On Strike for Low Wage Workers

(Photo credit: Light Brigading)

By Bryce Covert

A growing share of the country’s jobs pay less than $15 an hour, replacing higher wage jobs, according to a new report from the Alliance for a Just Society.

The number of jobs in occupations that pay a median wage below $15 an hour grew by 3.6 million between 2009 and 2012, increasing by about 3 percent. During the same time period, the number of jobs that pay above that level fell by 4 million. There were more than 51 million jobs paying less than $15 an hour last year. Someone making $15 an hour working 40 hours a week, 52 weeks a year will make $31,200, while experts say a two-income family with two kids needs $72,000 a year to be economically secure.

The report also notes that there is a huge number of people vying for the jobs that pay better. It calculates that there were seven job seekers for every projected job opening that paid above $15 an hour in 2012 and 17.9 million more job hunters than higher wage jobs.

The report is the latest to find that low-wage work has grown in the post-recovery economy at the expense of better paid jobs.

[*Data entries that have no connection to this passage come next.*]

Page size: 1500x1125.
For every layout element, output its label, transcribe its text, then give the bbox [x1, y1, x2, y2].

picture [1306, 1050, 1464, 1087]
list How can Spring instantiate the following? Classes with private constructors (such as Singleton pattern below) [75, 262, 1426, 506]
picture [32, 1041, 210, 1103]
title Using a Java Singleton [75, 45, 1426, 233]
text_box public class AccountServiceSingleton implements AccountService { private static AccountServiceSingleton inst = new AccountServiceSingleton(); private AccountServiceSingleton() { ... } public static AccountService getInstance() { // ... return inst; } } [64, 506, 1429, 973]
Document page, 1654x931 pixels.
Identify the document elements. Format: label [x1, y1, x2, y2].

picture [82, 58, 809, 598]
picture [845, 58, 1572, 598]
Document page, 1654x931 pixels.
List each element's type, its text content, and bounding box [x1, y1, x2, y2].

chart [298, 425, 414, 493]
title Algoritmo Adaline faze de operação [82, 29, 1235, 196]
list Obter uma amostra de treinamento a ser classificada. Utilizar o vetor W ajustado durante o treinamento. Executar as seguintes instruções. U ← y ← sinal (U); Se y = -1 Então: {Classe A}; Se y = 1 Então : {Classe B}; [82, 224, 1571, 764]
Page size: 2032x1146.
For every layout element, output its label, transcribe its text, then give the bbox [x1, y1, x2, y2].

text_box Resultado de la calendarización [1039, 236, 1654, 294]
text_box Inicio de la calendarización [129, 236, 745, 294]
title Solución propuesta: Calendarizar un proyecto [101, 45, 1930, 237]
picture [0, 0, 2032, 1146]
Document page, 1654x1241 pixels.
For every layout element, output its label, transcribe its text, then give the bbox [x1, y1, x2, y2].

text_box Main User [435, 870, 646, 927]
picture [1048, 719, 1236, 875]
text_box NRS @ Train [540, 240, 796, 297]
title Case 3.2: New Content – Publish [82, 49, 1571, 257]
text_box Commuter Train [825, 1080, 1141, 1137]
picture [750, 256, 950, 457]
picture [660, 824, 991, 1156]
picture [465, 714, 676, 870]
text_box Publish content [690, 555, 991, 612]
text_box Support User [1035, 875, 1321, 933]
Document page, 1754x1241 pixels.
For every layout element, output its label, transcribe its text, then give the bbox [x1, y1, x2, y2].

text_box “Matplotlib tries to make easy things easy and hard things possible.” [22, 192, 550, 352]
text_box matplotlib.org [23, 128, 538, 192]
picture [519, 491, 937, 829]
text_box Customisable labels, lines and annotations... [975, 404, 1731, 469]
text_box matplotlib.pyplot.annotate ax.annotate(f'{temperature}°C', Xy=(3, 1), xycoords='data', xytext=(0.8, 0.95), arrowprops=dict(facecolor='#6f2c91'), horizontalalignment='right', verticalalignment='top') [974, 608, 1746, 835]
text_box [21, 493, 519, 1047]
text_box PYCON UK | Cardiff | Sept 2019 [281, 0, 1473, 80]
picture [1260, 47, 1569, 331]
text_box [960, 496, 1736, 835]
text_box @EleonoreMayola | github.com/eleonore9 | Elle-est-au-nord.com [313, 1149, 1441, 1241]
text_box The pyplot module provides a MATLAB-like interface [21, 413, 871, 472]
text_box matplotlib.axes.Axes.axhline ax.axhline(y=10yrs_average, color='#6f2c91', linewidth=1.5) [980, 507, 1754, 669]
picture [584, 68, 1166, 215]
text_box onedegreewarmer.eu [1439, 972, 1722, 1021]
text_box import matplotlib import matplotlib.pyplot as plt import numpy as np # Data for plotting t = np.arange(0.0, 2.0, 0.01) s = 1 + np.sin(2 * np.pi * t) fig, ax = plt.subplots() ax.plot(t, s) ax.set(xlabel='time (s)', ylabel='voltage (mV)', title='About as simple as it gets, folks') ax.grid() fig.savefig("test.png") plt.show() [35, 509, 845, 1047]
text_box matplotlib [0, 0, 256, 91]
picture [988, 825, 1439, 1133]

Since the end of the recession, most of the jobs added have paid less than $13.83 an hour, while middle class jobs have dropped off. One in four American workers is expected to be in low-wage work over the next decade.

To help raise the living standard of the growing number of workers who find themselves in the lowest paid work, cities and states have been raising their minimum wages. On Election Day this year, voters in New Jersey increased their wage to $8.25 an hour with automatic increases tied to inflation and voters in a small town in Washington state increased their wage to $15 an hour. Voters also approved raises in Albuquerque, NM; San Jose, CA; and Long Beach, CA in the 2012 election. Meanwhile, the Washington, D.C. council unanimously voted to raise the city’s wage to $11.50 an hour at the beginning of the month and the Massachusetts state Senate passed an increase to $11 an hour with automatic raises. A handful of other states are also working on potential raises. The action comes while federal lawmakers have let the national wage remain at $7.25 an hour for four years, although President Obama and Democratic Congressmen have backed a hike to $10 an hour. If the wage had kept up with inflation, it would be over $10 an hour, and if it had kept up with increasing worker productivity, it would be over $20 an hour.